2) The failed intelligence has not been fixed because Bush has rejected the findings of the 9-11 Commission (which I believe they've done so they can continue to use propaganda in place of intel); and

3)We'll continue to lose allies if we keep on creating more terrorists who attack everyone but us.

More enemies, more nukes, less friends and a military too mismanaged to keep the wildfires from spreading. Once you get past the diplomatic gloss, that's a very powerful indictment.

Posted by: Kevin Hayden at August 31, 2006 5:38 PM

February 2003? That must be a typo.

Posted by: Mr. Turtle at August 31, 2006 11:48 PM

Lehman also seemed to confuse Islam with terror, not recognizing that the latter is merely a small subset of the former. Throughout his piece, he referred to Islamists as the enemy.

"As late as June of this year, Mark Mershon of the FBI testified that the bureau will not monitor or surveil any Islamist unless there is a "criminal predicate." Thus the large Islamist support infrastructure that the commission identified here in the United States is free to operate until its members actually commit a crime."

I think that's pretty much the FBI's policy toward Catholicism also.

Posted by: jim chandler at September 1, 2006 8:19 AM

I think your snark is overriding your judgement.

Lehman gives the President credit for keeping Islamist terror at bay and I assume that he has some insight into the range of threats that have been counterd. Can you honestly say that you have any such insight when all you can come up with is Padilla and the Miami 7? In essence, you are telling us that, if you don't know about it, it couldn't be important. It may make you feel better but it doesn't exactly reassure me.

Mr. Hayden goes on with a grab-bag of wild assertions that my sixth grade son could puncture. "No enemy fears us because our military is spread too thin"?? Tell me that you are serious... Worse yet, the hypocrisy is maddening. Bush is a stupid cowboy for invading Iraq AND the military isn't ready? Ready for what? Are you advocating that a particular country be invaded or just trying to reinforce your memory of certain talking points via repetition?

Hayden's third proposition is nonsensical in the extreme: we are losing allies because we are "creating more terrorists who attack everyone but us." What, exactly, is that sentence supposed to mean? If we "created" the terrorists (an extremely dubious proposition) then why are they "attacking everyone but us"?

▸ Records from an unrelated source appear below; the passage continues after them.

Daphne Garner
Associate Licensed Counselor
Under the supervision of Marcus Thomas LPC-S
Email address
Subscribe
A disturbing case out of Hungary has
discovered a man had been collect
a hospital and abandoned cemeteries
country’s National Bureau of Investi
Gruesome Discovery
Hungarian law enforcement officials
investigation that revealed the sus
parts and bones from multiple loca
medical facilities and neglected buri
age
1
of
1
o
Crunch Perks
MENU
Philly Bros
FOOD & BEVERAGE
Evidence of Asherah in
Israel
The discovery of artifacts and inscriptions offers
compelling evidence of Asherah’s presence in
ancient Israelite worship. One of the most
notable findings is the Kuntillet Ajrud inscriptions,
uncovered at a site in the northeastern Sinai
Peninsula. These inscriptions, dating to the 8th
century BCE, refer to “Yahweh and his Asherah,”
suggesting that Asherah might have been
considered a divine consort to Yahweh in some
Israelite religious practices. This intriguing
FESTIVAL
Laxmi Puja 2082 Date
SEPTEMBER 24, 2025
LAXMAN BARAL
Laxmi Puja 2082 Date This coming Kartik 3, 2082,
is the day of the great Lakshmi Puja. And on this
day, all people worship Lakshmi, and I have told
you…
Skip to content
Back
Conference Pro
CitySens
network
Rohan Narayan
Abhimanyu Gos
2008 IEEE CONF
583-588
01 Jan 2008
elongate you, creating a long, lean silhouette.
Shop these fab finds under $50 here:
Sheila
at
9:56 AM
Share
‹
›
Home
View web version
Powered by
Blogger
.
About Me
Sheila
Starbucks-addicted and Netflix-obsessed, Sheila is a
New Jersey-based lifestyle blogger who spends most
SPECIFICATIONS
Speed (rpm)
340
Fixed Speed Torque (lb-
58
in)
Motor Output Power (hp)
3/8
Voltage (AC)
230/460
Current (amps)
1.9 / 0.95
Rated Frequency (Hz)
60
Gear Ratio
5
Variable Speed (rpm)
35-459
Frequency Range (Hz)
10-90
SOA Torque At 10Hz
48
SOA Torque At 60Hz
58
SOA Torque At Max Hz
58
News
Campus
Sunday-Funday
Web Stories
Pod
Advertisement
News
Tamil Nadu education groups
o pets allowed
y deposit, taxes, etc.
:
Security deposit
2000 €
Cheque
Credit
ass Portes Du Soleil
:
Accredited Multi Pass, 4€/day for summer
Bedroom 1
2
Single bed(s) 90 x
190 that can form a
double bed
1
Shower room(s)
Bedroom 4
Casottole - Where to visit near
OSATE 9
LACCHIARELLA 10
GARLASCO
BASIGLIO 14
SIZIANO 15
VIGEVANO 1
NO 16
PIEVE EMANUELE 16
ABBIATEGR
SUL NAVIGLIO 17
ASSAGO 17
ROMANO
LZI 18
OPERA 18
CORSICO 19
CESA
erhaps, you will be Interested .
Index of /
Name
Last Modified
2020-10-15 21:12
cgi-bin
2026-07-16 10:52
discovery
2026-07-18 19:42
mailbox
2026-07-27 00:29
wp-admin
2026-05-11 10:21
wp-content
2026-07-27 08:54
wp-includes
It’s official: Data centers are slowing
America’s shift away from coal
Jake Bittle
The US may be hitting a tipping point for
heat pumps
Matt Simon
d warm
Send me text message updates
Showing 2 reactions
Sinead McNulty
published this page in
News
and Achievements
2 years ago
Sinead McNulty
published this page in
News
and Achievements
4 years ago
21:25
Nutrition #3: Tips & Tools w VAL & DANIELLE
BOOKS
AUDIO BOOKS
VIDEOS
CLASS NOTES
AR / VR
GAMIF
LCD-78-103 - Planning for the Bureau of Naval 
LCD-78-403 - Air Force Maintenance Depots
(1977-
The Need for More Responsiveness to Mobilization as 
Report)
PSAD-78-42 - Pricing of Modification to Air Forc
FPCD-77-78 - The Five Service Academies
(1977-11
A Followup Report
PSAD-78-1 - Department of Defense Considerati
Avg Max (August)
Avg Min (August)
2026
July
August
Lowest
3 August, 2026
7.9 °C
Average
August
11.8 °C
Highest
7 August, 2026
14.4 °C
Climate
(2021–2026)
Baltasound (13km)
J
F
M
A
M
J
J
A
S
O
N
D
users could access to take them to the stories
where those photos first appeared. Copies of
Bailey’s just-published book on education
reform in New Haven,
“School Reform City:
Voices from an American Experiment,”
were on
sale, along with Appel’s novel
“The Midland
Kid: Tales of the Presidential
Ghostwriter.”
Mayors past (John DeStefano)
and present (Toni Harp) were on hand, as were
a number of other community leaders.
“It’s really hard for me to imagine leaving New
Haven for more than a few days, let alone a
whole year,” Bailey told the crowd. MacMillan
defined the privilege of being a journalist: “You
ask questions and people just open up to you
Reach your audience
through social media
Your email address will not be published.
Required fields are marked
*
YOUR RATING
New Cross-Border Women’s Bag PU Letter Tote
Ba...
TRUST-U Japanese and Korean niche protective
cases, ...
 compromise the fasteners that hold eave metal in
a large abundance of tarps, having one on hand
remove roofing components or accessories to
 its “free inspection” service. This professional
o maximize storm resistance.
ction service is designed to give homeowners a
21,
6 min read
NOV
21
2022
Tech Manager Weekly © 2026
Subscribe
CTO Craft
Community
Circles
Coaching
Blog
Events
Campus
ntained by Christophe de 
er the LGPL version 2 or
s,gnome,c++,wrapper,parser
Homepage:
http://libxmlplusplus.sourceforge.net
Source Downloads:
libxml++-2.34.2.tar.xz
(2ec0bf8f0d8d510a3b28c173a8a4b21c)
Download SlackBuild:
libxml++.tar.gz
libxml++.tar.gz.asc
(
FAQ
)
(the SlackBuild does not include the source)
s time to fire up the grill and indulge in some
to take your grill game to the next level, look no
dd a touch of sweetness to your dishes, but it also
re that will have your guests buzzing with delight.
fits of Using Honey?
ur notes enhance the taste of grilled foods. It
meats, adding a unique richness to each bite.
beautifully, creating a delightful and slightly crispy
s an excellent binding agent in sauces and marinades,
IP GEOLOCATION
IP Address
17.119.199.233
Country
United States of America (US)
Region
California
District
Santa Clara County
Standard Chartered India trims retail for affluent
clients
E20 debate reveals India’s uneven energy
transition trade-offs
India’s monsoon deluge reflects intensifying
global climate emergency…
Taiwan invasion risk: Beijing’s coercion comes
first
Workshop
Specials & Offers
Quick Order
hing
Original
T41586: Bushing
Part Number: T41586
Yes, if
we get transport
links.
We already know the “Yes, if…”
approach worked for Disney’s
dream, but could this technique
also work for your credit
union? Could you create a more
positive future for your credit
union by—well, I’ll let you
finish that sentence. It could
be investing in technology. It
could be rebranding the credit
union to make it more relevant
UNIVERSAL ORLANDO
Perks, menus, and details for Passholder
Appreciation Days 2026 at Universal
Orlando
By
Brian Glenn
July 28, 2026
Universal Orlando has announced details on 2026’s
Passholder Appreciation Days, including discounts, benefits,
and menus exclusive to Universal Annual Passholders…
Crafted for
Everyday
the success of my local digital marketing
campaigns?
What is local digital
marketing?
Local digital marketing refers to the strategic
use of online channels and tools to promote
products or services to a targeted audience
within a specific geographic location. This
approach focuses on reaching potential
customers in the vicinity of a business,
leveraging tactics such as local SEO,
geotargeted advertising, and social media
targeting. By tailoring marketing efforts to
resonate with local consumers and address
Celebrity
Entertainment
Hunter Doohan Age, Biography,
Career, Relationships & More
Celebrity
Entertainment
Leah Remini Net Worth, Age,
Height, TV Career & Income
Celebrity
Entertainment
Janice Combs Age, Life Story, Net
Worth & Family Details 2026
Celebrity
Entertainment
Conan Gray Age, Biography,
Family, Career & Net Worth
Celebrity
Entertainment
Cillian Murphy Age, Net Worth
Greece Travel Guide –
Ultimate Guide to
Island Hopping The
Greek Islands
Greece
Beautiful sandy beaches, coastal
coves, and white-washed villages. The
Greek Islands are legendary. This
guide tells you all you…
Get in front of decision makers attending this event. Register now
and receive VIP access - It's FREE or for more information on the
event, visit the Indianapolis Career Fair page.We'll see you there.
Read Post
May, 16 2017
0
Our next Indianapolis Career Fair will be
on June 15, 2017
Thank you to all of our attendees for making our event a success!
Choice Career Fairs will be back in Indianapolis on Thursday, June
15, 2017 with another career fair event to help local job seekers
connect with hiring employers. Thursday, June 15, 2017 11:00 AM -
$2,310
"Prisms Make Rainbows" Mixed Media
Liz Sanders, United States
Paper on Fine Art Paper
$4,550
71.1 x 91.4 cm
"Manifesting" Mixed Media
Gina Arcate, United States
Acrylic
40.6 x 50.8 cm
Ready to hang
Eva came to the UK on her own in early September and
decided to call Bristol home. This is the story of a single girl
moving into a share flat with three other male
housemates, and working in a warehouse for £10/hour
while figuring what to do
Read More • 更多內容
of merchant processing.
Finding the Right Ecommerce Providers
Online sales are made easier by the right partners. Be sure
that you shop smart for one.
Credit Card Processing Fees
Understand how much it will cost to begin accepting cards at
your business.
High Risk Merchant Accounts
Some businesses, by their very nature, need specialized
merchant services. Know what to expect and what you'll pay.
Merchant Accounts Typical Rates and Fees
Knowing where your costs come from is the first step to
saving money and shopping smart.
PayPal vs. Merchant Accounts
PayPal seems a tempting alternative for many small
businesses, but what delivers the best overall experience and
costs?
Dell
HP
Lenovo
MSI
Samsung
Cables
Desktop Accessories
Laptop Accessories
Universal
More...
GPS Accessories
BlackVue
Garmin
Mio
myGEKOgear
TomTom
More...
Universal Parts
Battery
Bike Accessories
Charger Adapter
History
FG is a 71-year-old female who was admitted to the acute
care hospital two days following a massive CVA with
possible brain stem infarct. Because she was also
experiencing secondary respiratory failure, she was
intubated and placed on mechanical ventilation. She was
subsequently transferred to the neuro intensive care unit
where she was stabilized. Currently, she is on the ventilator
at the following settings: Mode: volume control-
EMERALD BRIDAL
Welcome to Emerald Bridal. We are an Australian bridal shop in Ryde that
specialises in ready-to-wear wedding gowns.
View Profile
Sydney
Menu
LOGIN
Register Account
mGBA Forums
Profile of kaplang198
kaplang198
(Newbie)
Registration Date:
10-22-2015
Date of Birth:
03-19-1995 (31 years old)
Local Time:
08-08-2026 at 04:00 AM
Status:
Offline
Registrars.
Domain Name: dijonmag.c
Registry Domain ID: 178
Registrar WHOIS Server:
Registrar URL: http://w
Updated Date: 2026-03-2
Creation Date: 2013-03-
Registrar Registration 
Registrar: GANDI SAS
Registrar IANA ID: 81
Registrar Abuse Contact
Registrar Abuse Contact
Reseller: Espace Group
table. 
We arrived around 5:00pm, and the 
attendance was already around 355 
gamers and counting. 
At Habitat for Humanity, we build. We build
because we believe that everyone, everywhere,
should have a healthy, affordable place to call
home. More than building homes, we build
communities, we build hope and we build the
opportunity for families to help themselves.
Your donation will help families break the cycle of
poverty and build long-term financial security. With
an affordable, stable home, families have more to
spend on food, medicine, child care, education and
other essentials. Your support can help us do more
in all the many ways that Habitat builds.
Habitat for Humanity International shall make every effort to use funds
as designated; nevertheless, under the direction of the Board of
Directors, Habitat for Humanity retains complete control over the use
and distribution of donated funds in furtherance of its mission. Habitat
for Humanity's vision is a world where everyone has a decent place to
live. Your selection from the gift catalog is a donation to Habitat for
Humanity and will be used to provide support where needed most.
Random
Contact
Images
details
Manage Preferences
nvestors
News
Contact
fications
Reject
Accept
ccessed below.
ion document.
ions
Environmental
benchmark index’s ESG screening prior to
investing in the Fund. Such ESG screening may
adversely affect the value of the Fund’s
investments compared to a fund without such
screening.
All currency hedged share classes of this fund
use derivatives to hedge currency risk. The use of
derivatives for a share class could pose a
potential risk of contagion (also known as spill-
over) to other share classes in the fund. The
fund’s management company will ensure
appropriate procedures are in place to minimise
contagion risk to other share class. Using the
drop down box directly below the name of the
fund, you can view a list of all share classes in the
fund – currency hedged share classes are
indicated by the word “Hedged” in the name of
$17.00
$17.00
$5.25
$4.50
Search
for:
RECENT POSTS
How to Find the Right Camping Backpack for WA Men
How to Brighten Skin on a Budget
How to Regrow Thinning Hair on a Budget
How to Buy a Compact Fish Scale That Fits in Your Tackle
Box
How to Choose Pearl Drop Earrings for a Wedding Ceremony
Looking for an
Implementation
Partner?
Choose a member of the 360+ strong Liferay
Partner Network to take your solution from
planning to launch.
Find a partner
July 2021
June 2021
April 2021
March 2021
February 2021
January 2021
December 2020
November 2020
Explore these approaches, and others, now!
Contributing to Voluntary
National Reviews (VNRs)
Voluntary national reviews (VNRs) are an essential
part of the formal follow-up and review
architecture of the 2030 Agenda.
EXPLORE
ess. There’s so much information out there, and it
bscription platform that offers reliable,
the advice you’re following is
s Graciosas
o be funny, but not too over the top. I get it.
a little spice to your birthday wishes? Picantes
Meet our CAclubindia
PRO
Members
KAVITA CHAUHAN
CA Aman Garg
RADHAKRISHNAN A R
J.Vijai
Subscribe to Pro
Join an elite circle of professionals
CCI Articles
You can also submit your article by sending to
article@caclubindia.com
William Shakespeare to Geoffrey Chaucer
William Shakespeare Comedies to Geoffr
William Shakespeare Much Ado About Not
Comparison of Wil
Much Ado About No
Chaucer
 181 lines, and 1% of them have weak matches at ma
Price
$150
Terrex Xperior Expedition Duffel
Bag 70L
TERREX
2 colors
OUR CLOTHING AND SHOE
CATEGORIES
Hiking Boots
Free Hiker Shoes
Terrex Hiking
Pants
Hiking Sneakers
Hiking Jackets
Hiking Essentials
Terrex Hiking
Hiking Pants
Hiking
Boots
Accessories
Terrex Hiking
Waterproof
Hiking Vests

Has it ever occurred to you, sir, that the current round of Islamic expanionism has energy of its very own? You might want to actually get to know some non-white, non-liberal people - they aren't all just props in your comfortable little multi-culti world, you know. I hate to infringe on your comfortable sense of control, but even non-white people have, you know, their own ideas about how they want the world to work. They aren't all just peaceful villagers singing songs and communing with nature until some nasty American starts bombing them so they turn into terrorists.

So, no, Mr. Hayden, I don't take this drivel as a "powerful indictment" at all.

Mr Chandler might want to look up the work "Islamist." It is not a synonym for "Muslim" but instead refers to those who advocate the expansion of Islam by violence (c.f. al Qutb to bin Laden).

Posted by: WildMonk at September 2, 2006 12:01 AM

Islamist - /is-'la-mist/noun - a term used to describe a Muslim fundamentalist. Sometimes used interchangeably with Islamism, which refers to the faith, doctrine or cause of Islam.

Usage: There are many Islamists in the world, and quite fewer terrorists.